Filed under: Kinetica

Last updated on: July 21, 2021

Length:: 3 minute read, 579 words

Everything in Kinetica is geared towards speed and performance. Let’s start with its biggest edge - vectorized parallelism.

Almost all distributed analytic databases offer some level of task parallelization by farming out queries and data to multiple nodes. For instance, here the data containing information about daily sales for three stores A, B, C is split into three. Each partition containing information for just one store is kept on separate nodes in the cluster. Now, if we wanted to calculate total sales for each store. We would map the query to each node and execute it in parallel. The results from these queries would then be combined to arrive at the final table showing the total sales for each store.

This is task level parallelization. Like a lot of other databases Kinetica does this really well, however, it does not stop there. Parallelization in Kinetica happens at a much deeper level inside each node rather than simply at the level of tasks that are mapped to nodes. We do this using vectorization. Vectorization operates at the level of individual instructions sent to a processor within each node. For instance, in the illustration shown here, the instruction is to add 5 to a column of numbers and copy the results to a new column B. With vectorization, all the data elements in that column are transformed simultaneously, i.e. the instruction to add 5 is applied to multiple pieces of data at the same time. This paradigm is sometimes referred to as Single Instruction Multiple Data (or SIMD).

We can think of vectorization as subdividing the work into smaller chunks that can be handled independently by different computational units at the same time.

This is orders of magnitude faster than the conventional sequential model where each piece of data is handled one after the other in sequence.

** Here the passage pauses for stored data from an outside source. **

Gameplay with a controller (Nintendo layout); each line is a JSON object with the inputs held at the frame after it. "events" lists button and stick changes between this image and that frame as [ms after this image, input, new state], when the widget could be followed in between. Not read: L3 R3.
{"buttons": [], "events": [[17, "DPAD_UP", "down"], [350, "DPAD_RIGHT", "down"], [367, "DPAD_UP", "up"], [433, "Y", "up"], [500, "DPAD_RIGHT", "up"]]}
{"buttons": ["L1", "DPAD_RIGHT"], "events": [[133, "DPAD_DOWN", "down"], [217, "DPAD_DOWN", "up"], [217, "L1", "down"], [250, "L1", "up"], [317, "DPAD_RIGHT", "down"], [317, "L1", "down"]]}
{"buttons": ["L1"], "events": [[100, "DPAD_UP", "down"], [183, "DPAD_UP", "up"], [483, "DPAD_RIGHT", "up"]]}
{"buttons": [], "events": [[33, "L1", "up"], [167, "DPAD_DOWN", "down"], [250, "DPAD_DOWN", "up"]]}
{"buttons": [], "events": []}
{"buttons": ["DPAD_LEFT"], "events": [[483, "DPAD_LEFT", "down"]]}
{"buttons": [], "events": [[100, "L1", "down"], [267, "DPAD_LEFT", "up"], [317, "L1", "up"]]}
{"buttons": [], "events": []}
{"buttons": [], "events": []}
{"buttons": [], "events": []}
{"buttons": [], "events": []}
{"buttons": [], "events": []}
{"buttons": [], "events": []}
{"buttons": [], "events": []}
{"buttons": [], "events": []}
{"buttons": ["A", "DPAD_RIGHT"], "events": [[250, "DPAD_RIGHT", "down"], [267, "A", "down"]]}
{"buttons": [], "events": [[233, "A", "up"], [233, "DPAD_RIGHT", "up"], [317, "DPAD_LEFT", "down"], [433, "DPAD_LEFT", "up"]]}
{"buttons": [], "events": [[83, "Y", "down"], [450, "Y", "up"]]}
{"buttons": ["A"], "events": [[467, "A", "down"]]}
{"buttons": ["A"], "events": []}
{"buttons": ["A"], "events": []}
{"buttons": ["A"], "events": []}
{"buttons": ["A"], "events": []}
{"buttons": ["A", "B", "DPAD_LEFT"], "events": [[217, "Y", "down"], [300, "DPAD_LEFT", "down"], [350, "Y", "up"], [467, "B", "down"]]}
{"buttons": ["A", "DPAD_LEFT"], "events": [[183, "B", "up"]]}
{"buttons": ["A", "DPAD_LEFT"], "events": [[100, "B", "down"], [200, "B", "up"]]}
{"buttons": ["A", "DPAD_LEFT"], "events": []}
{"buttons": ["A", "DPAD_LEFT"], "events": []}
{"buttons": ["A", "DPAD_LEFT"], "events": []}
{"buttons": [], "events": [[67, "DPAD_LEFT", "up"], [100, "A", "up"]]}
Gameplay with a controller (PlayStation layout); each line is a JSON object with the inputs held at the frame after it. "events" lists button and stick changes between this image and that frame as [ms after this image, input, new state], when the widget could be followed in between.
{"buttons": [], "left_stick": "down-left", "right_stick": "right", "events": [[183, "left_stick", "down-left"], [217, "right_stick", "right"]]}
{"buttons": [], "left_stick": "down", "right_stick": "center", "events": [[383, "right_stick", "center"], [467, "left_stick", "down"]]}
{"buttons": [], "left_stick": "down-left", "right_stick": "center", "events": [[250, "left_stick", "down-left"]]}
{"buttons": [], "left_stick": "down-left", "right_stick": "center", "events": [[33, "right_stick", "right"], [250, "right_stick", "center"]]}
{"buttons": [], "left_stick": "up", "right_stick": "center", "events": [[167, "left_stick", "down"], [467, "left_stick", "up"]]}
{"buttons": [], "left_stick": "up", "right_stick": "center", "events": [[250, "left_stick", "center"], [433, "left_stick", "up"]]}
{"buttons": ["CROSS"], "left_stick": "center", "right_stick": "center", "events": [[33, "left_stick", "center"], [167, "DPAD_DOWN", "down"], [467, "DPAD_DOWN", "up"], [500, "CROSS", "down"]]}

With vectorization, performing the same operation on a modern intel CPU is 16 times faster than the sequential mode. The performance gains on GPUs with thousands of computational cores is even greater. However, despite these remarkable performance benefits, most analytical code out there is written in the slower sequential mode. This is not a surprise, since until about a decade ago, CPU and GPU hardware could not really support vectorization for data analysis. So most implementations had to be sequential.

The last 10 years, however, have seen the rise of new technologies like CUDA from NVidia and advanced vector extensions from Intel that have dramatically shifted our ability to apply vectorization. Because of the power of vectorization, some traditional vendors now make claims about including vectorization in their offerings. But shifting to this new vectorized paradigm is not easy, since all of your code needs to be written from scratch to utilize these capabilities. Unlike Kinetica, these traditional databases incorporate only partial vectorization, limited to specific operations such as filters or some aggregations and continue to use outdated and less performant modes of computation for other analytical tasks. These solutions also only leverage vectorization on the CPUs.

Kinetica on the other hand provides native support for vectorization on both CPUs and GPUs. Analytical functions in Kinetica have been written from scratch to take advantage of vectorization. And the great thing is that you don’t have to write a single piece of vectorized code yourself.

You can simply write your queries in data science languages that you are familiar with, and under the hood, Kinetica will leverage vectorization to deliver your results at mind-boggling speeds.